Bolden delivered the news to more than 500 cheering NASA officials and employees gathered outside KSC's orbiter maintenance facility — where Atlantis is being prepared for its final mission — for a celebration of the 30th anniversary of the first shuttle launch.
Bolden also announced that shuttle Discovery, as expected, will go to the Smithsonian Institution in Washington D.C. The Smithsonian in turn will give up Enterprise, a full-scale shuttle mockup that never made it into orbit, which will be displayed on board the retired aircraft carrier Intrepid in New York City.
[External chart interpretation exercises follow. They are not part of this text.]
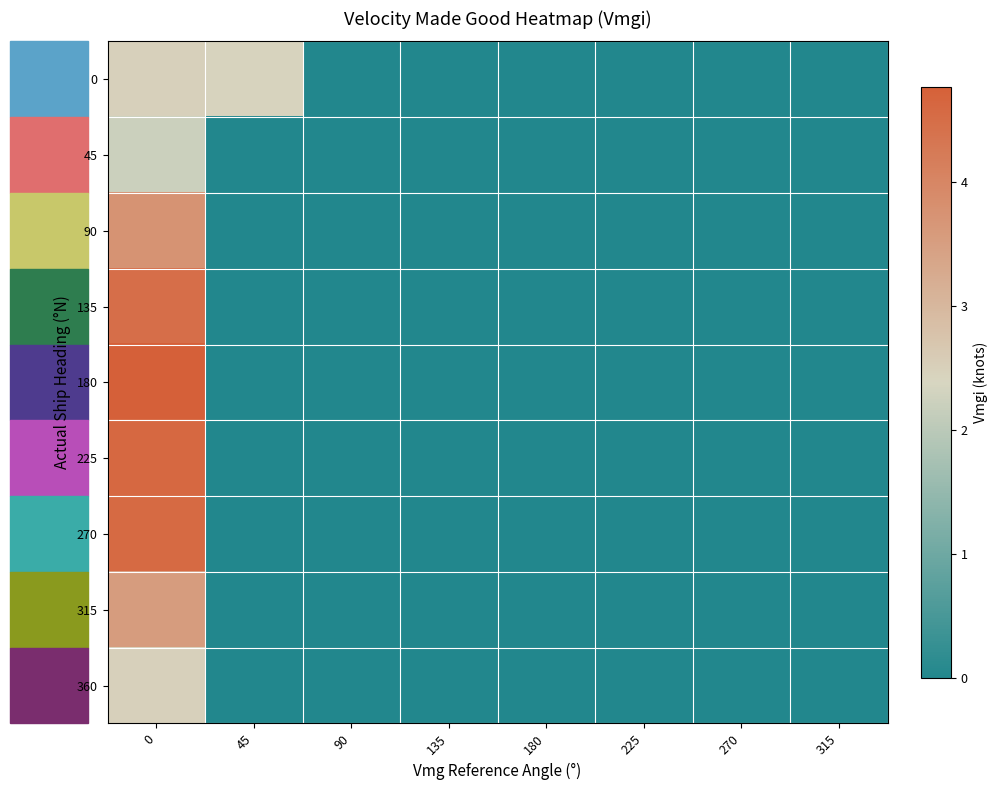

List the series in order of their peak value, lowest first.

45, 0, 360, 315, 90, 135, 270, 225, 180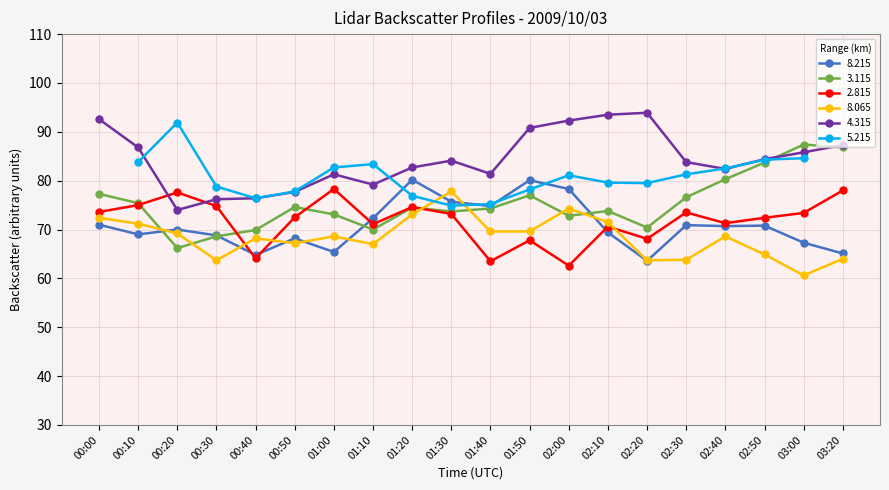

In   3.115, how many points are lower than both neighbors (excluding endpoints)?

5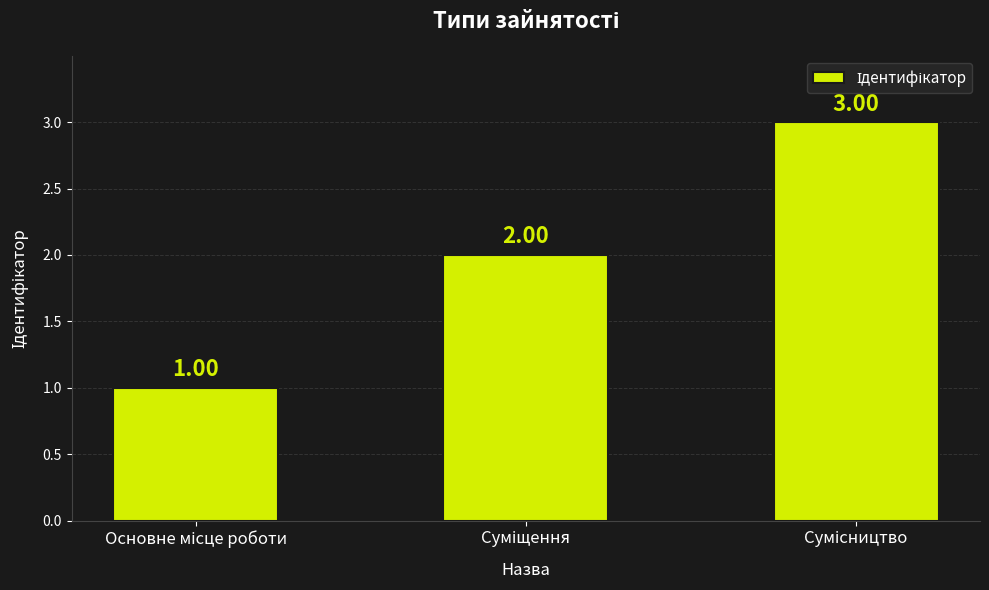

What is the sum of all values?

6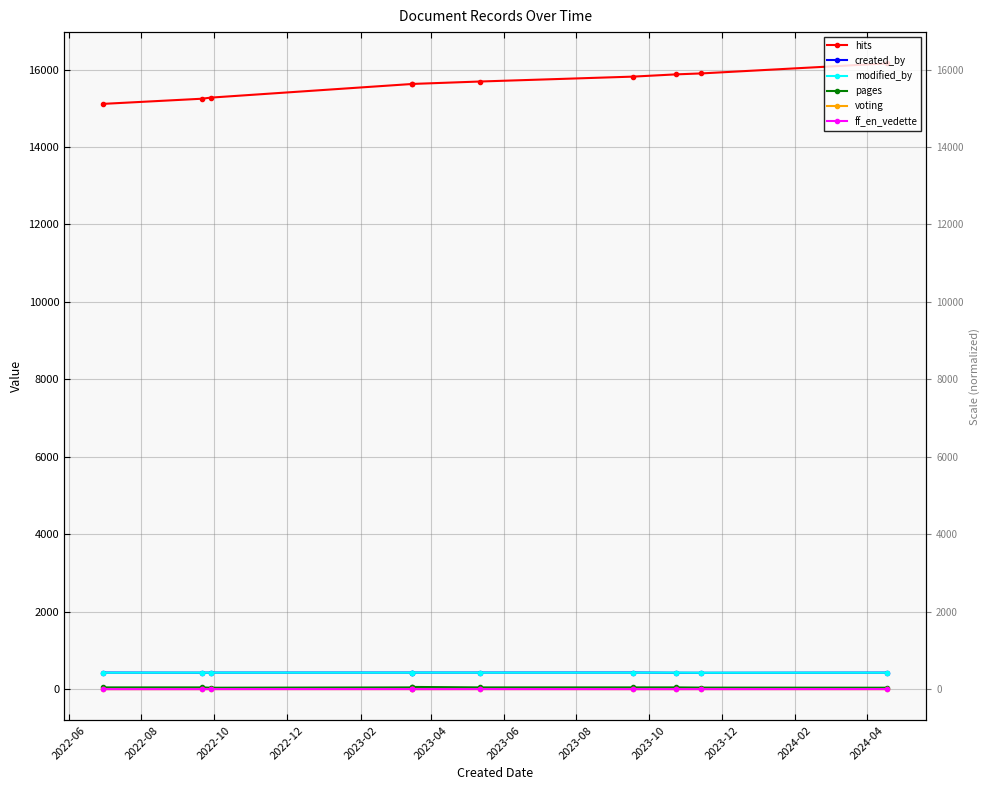

After their last crossing, which series has the higher values: ff_en_vedette or voting?

voting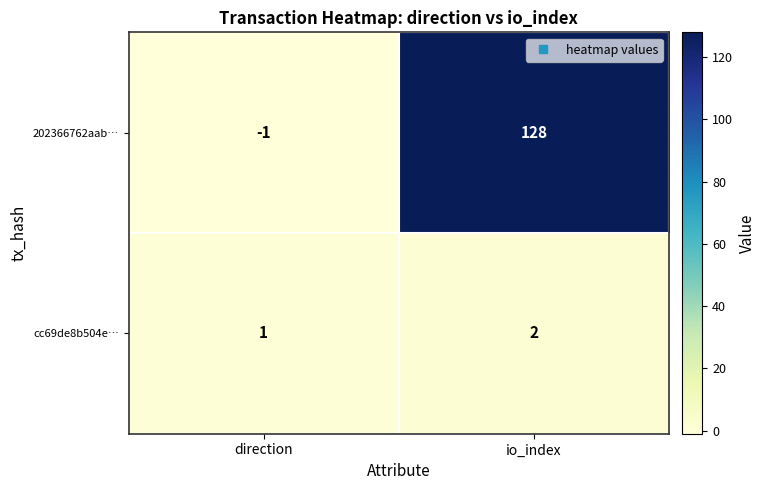

At which category is the sum across all series the highest?

io_index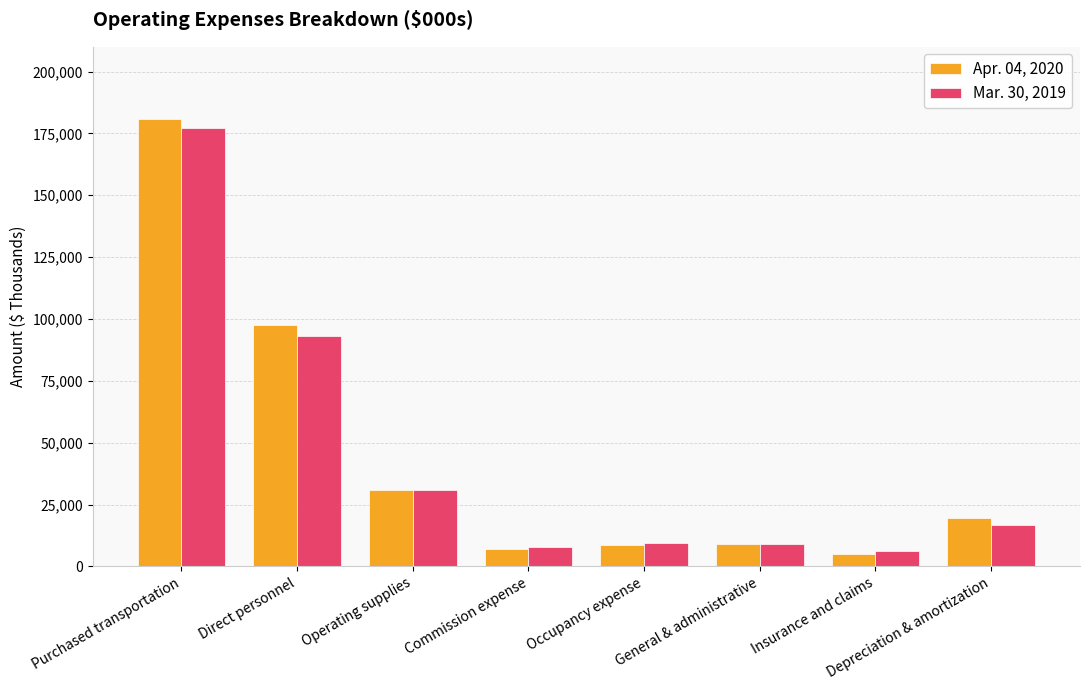

What is the sum of the Apr. 04, 2020 values at Insurance and claims and Depreciation & amortization?

24390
Endeavour, the final active shuttle, will go to the California Science Center in Los Angeles.
The announcement touched off a party at the KSC Visitor Complex, with live bands, dancing and shuttle-shaped cakes in front of its shuttle mock-up attraction, Explorer. More than 1,500 NASA workers were expected to join in.
"This is really about the legacy the space programs have done over the years," said Bill Moore, chief operating officer at the KSC Visitor Complex. "To be able to display Atlantis, I think, really boosts the spirits of the locals and of the state of Florida, and I think people will come from around the world."
Everyone expected KSC to get a shuttle, since Bolden was making the announcement here. Before he even got the words out of his mouth – as an image of Atlantis flashed across video screens -- the NASA employees erupted into applause. As Bolden went from surprise to laughter to tears, the crowd stood in ovation.
Bolden's emotional swing reflected not only the joy in the gathering but his own personal experiences, as a former astronaut and colleague of 14 astronauts lost with two shuttles, Challenger in 1986 and Columbia in 2003. His voice broke as he recalled them as friends.
His emotions also reflected the political stress he faced in the decisions.
"You have no idea what that applause means to me," he said. "It's been a rough day."
At least 17 other cities had applied for a shuttle— including Houston, home of Johnson Space Center where astronauts train and shuttle Mission Control.
"The thought of an orbiter not coming home to rest at Space Center Houston is truly tragic," said a clearly angry U.S. Rep. John Culberson, R-Texas. "It is analogous to Detroit without a Model-T, or Florence without a da Vinci."
Like other Texas Republicans, he accused the Democratic administration of Barack Obama of playing politics in deciding where to send the orbiters. And in fact, both states that got shuttles – California and New York – are reliably Democratic.
In a later press conference, NASA officials insisted their decision was based entirely on pre-announced criteria such as projected attendance and broad public access, not politics.
Olga Dominguez, who as NASA associate administrator of strategic infrastructure oversaw the sweepstakes, said that Houston, Chicago, Dayton, Seattle and other places will be getting what she called "significant" shuttle artifacts, such as simulators and other training equipment.
The Atlantis award is a moral and morale victory for the Space Coast, but also a reminder of times past. The area is losing more than 7,000 jobs with the retirement of the shuttle program later this year, and NASA has no plans for a successor program for at least seven years.
Endeavour is set to launch April 29 on an 14-day mission to the International Space Station. When it returns, workers will drain its toxic fuels and clean up other chemicals so that it's suitable for public display. Discovery is already in that process.
Atlantis will end the shuttle program with its final mission, currently set for a late-June launch.
The Visitor Center intends to spend $75 million on a building to house Atlantis in a display that will make it look as if it is flying in space. NASA expects all the shuttles to be delivered by the end of 2012. The KSC Visitor Center intends to open the Atlantis attraction in 2013.